For those dogs with a short muzzle, snoring is almost a certainty due to the shape and structure of their nose. If your dog’s breathing is labored even when he is awake, it would be advised to take your dog to your veterinarian to be checked. Corrective surgery may be carried out to enlarge the small nostril or reduce elongated palates or everted laryngeal saccules. But usually, a bit of snoring is considered part of the personality of the short nosed type pooch. After a check with your veterinary specialist and if they have the health clearance, then you must decide whether you want your dog sleeping in your room or perhaps moving him into another room.

Can I Stop My Dog from Snoring?

The first thing to do is to identify the possible environmental reasons your dog may be snoring. For this, you need your vet to help you diagnose the underlying issue. Again, if it’s allergies, frequent bathing and clean bedding might be all that’s needed to keep your dog from snoring.

Another good tip is to get a circular dog bed. These encourage the dog to sleep in a natural, curled up position which discourages snoring. Lastly, if your dog has a dry mouth or throat, they may snore. It’s safe to say if you feel dryness in your sinuses and mouth, your dog probably does too. A humidifier in the room where they sleep will assist in relieving the dryness.

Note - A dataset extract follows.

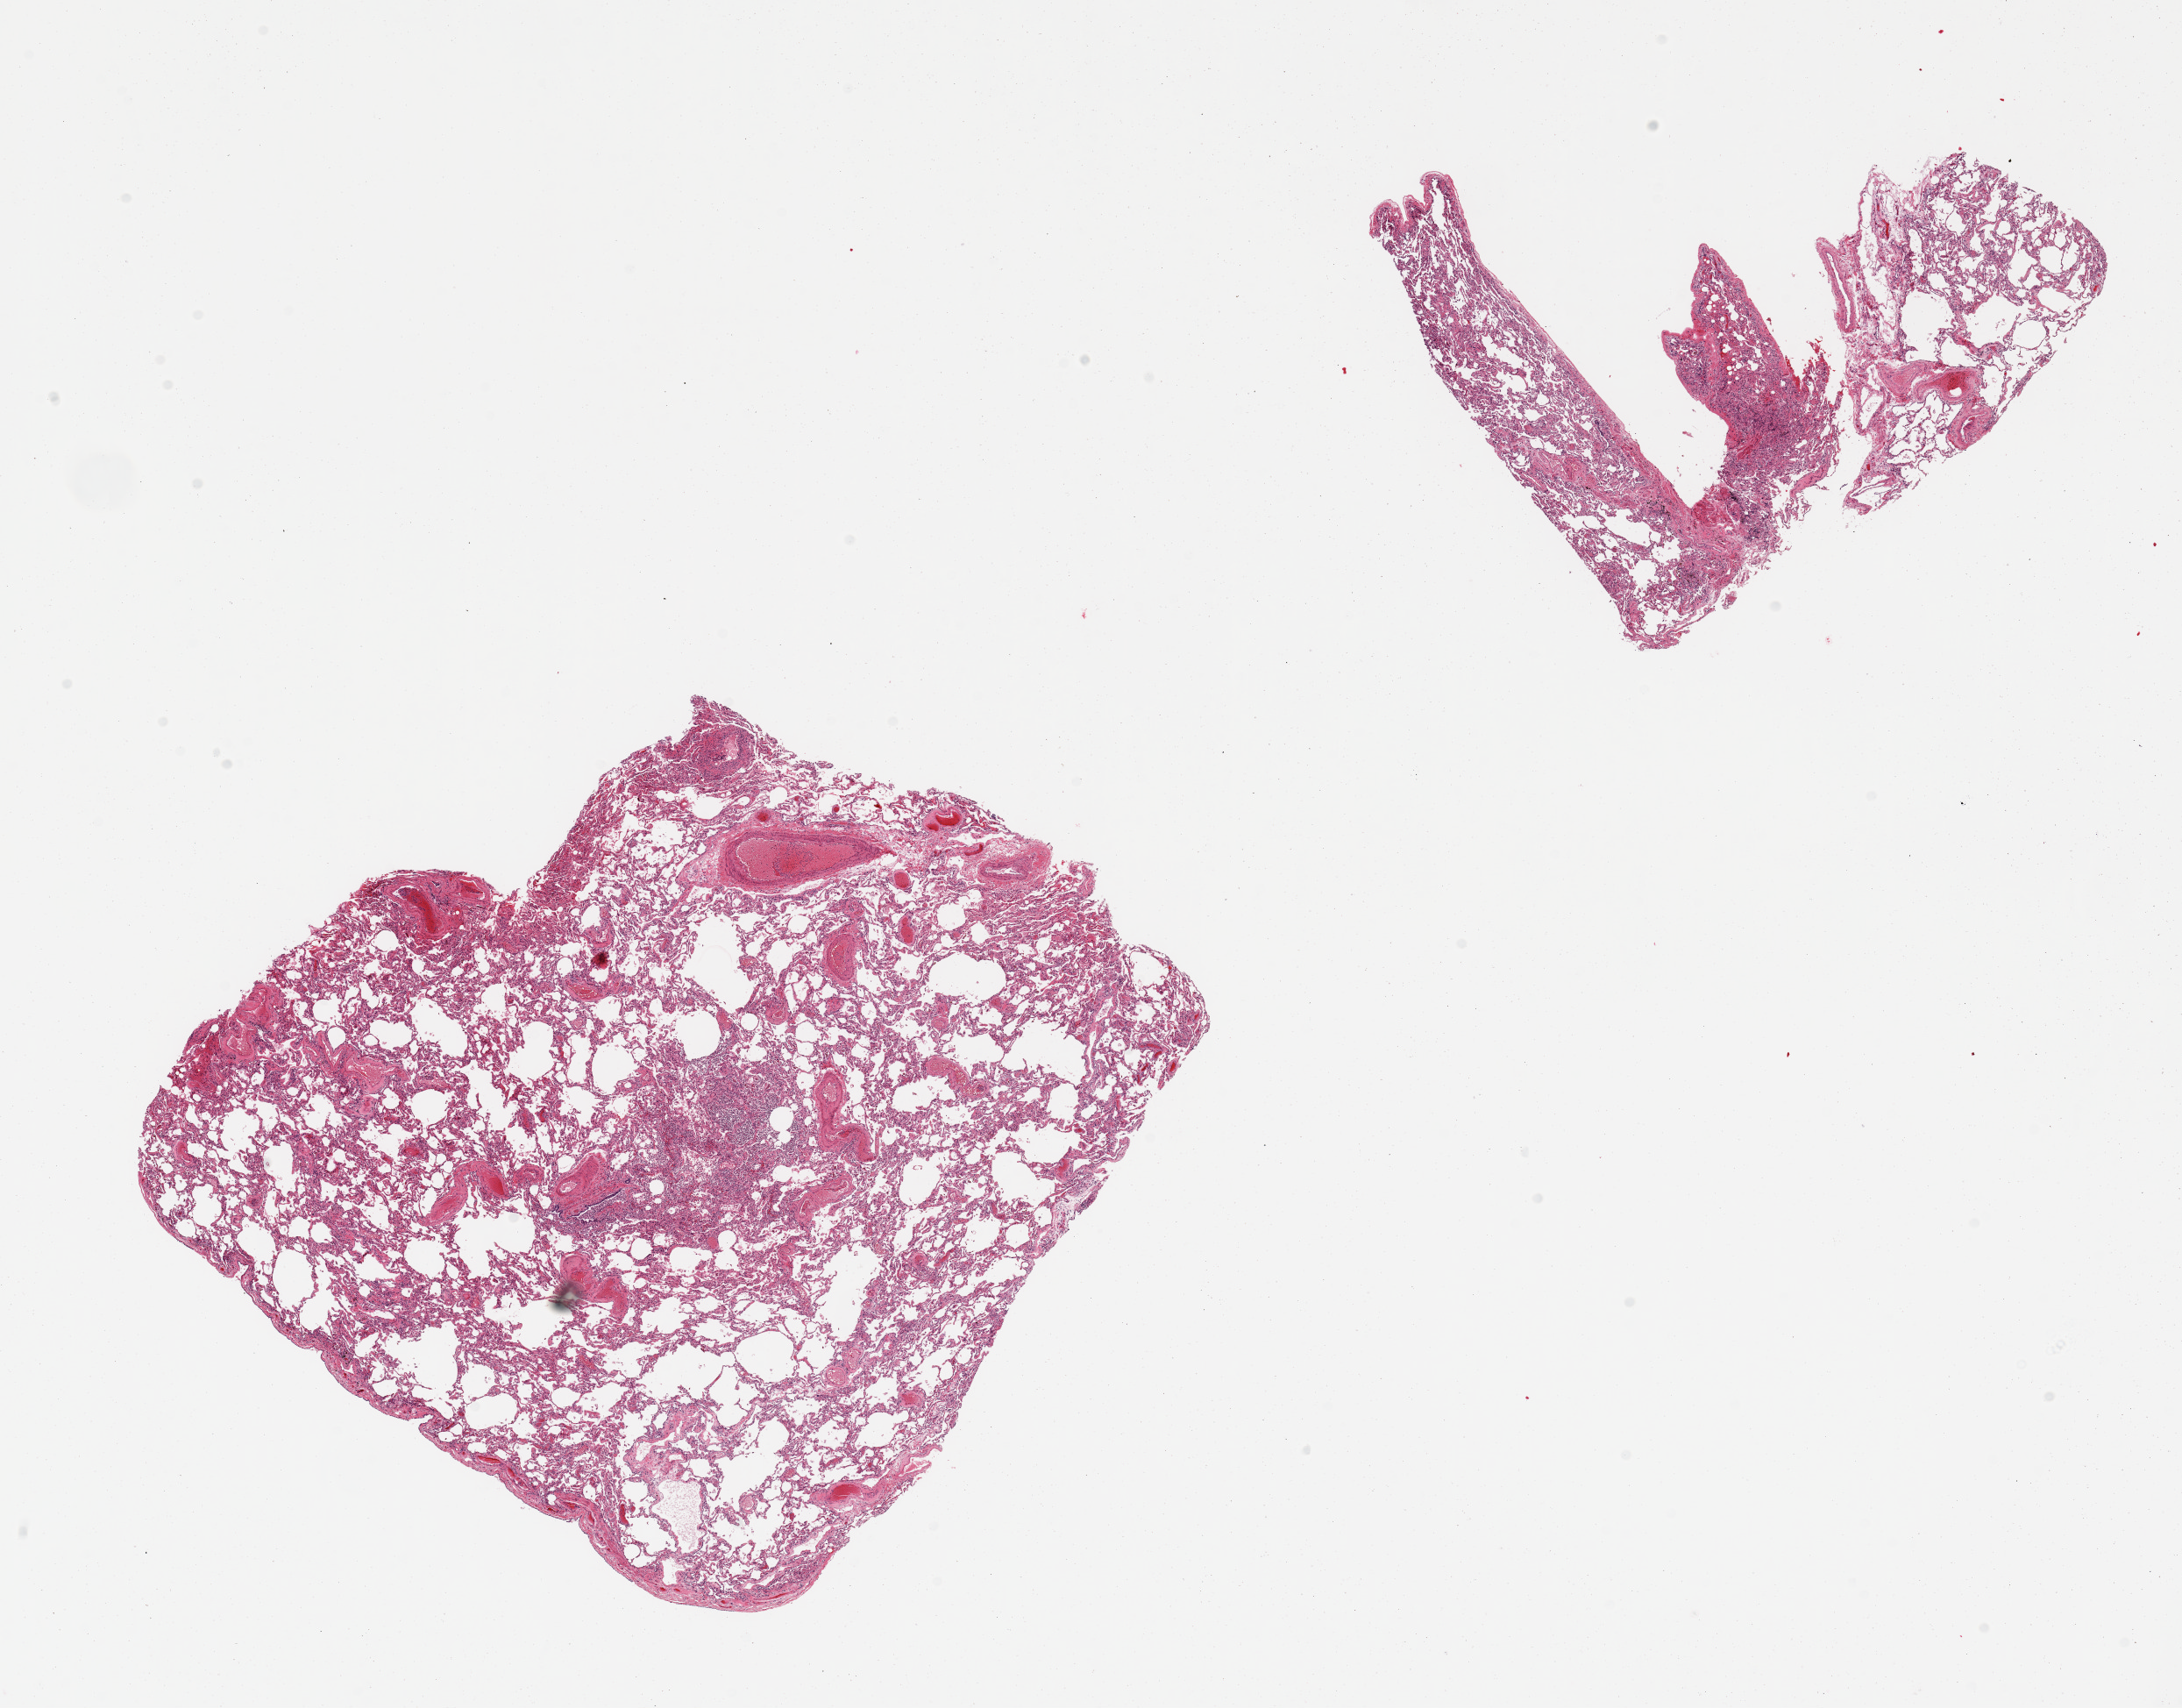
Digitized hematoxylin and eosin (H&E)-stained section — low-resolution overview of the scanned area, about 19.7 x 15.4 mm; PAXgene-fixed, paraffin-embedded tissue; target tissue: lung; donor tissue sample. Male donor.
Reviewer comment on this tissue sample: 2 pieces, patchy acute pneumonia/peribronchitis.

Are you still asking yourself, “why does my dog snore?” Hopefully, we’ve given you some ideas to find the underlying issue. It’s important to remember that some dogs just snore. It’s their nature. If you want to avoid getting a dog that snores, be mindful of the breeds that are prone to this common issue. Your vet is the best resource for any airway problems dogs struggle with. So, if you’re concerned about your dog’s health, make sure you reach out to your vet.